= Beginning of Section =

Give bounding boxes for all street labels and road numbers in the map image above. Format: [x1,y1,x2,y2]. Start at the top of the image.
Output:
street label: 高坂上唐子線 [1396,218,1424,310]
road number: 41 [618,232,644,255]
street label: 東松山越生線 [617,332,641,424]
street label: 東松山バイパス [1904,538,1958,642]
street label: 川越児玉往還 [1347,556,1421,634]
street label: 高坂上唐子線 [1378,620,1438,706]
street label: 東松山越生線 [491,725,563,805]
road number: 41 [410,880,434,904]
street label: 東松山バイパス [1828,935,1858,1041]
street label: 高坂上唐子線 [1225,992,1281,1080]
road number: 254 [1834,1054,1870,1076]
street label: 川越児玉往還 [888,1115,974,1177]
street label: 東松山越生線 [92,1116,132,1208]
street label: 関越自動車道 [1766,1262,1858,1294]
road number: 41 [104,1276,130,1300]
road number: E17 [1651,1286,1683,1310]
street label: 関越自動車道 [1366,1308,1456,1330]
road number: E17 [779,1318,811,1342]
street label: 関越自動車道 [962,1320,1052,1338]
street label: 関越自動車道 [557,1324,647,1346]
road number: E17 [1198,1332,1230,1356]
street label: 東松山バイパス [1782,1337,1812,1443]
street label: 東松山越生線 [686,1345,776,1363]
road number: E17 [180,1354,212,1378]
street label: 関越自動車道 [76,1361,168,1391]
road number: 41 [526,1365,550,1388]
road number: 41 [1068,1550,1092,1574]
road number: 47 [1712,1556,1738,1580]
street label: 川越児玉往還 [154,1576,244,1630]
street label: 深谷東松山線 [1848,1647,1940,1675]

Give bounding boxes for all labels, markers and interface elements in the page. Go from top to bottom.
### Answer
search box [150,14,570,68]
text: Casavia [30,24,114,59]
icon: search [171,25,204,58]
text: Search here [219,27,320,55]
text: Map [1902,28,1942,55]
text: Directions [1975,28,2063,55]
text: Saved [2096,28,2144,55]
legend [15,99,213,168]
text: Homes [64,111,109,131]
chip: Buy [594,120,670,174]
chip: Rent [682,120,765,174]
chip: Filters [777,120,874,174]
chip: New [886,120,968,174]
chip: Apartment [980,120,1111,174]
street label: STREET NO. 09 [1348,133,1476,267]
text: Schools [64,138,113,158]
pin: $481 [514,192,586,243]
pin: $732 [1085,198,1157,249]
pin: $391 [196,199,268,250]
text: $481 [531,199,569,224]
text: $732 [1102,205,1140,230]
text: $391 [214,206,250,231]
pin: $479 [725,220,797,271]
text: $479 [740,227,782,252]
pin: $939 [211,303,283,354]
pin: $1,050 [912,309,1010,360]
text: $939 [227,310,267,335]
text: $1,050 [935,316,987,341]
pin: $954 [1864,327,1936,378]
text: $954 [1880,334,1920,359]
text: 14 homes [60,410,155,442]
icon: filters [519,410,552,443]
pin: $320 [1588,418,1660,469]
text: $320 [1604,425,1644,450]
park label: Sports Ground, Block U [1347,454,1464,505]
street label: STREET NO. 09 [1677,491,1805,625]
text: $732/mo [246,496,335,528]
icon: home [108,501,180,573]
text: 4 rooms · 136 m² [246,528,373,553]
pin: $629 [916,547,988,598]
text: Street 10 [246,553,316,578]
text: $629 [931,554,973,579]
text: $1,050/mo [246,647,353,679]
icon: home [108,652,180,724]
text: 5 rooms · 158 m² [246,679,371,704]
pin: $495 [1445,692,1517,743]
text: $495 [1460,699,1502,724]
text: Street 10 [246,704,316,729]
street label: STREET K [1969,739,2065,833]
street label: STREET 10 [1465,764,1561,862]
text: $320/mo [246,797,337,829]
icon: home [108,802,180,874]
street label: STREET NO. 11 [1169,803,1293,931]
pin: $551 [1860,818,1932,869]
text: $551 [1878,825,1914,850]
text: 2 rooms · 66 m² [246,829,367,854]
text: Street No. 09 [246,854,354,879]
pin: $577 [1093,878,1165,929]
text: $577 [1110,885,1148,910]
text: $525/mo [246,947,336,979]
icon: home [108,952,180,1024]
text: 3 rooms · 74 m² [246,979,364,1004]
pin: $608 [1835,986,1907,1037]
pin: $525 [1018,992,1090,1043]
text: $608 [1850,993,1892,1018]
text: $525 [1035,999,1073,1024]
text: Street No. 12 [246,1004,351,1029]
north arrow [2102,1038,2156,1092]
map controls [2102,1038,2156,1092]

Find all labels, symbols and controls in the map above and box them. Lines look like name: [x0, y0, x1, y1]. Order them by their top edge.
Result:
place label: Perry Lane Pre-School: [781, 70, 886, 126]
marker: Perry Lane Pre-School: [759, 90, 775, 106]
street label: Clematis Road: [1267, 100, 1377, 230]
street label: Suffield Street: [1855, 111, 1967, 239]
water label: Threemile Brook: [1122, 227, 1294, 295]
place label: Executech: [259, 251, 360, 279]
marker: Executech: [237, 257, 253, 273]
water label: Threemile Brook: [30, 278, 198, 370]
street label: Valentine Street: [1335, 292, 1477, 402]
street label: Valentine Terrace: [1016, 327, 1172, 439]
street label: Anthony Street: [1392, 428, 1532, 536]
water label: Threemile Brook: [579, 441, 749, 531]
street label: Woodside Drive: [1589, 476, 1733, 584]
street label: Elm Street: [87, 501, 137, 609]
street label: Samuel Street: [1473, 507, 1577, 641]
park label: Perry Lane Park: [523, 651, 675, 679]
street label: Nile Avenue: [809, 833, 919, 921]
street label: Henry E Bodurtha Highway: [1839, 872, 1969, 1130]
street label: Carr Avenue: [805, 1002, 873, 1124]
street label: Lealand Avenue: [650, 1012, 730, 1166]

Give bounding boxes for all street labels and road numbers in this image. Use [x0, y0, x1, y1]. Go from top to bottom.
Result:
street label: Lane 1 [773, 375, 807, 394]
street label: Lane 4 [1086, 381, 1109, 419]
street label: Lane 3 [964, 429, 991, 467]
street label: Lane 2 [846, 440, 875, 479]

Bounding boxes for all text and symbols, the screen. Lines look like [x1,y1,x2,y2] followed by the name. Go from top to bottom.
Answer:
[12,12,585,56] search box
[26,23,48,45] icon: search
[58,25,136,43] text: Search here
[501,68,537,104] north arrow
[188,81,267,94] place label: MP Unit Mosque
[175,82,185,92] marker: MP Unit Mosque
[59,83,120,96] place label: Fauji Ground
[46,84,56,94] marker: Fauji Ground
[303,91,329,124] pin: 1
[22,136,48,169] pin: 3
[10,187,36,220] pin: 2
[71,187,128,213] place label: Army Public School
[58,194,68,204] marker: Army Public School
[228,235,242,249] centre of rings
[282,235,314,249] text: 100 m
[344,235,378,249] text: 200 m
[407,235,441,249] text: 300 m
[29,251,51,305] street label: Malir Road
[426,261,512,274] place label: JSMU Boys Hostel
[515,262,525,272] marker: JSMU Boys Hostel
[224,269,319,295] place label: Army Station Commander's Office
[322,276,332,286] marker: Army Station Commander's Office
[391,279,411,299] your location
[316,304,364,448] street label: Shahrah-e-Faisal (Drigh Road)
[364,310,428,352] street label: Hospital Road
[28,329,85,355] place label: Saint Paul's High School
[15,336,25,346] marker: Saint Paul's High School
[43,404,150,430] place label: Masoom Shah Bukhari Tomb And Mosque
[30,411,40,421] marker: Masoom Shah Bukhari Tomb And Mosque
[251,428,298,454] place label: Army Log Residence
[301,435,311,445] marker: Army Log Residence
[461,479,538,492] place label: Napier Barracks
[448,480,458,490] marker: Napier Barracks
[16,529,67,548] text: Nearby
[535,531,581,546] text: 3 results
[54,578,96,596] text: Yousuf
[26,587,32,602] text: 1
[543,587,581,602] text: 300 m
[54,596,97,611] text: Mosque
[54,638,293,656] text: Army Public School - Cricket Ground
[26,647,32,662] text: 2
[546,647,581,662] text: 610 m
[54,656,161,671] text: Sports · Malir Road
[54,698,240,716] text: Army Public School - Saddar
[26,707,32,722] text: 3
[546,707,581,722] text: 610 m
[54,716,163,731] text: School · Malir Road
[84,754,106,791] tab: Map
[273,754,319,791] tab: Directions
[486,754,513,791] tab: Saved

= End of Section =

- [WHAT TO PRODUCE]:
Your task is to copy each line from the material above that includes the word "Avenue".

- [RESPONSE]:
street label: Nile Avenue: [809, 833, 919, 921]
street label: Carr Avenue: [805, 1002, 873, 1124]
street label: Lealand Avenue: [650, 1012, 730, 1166]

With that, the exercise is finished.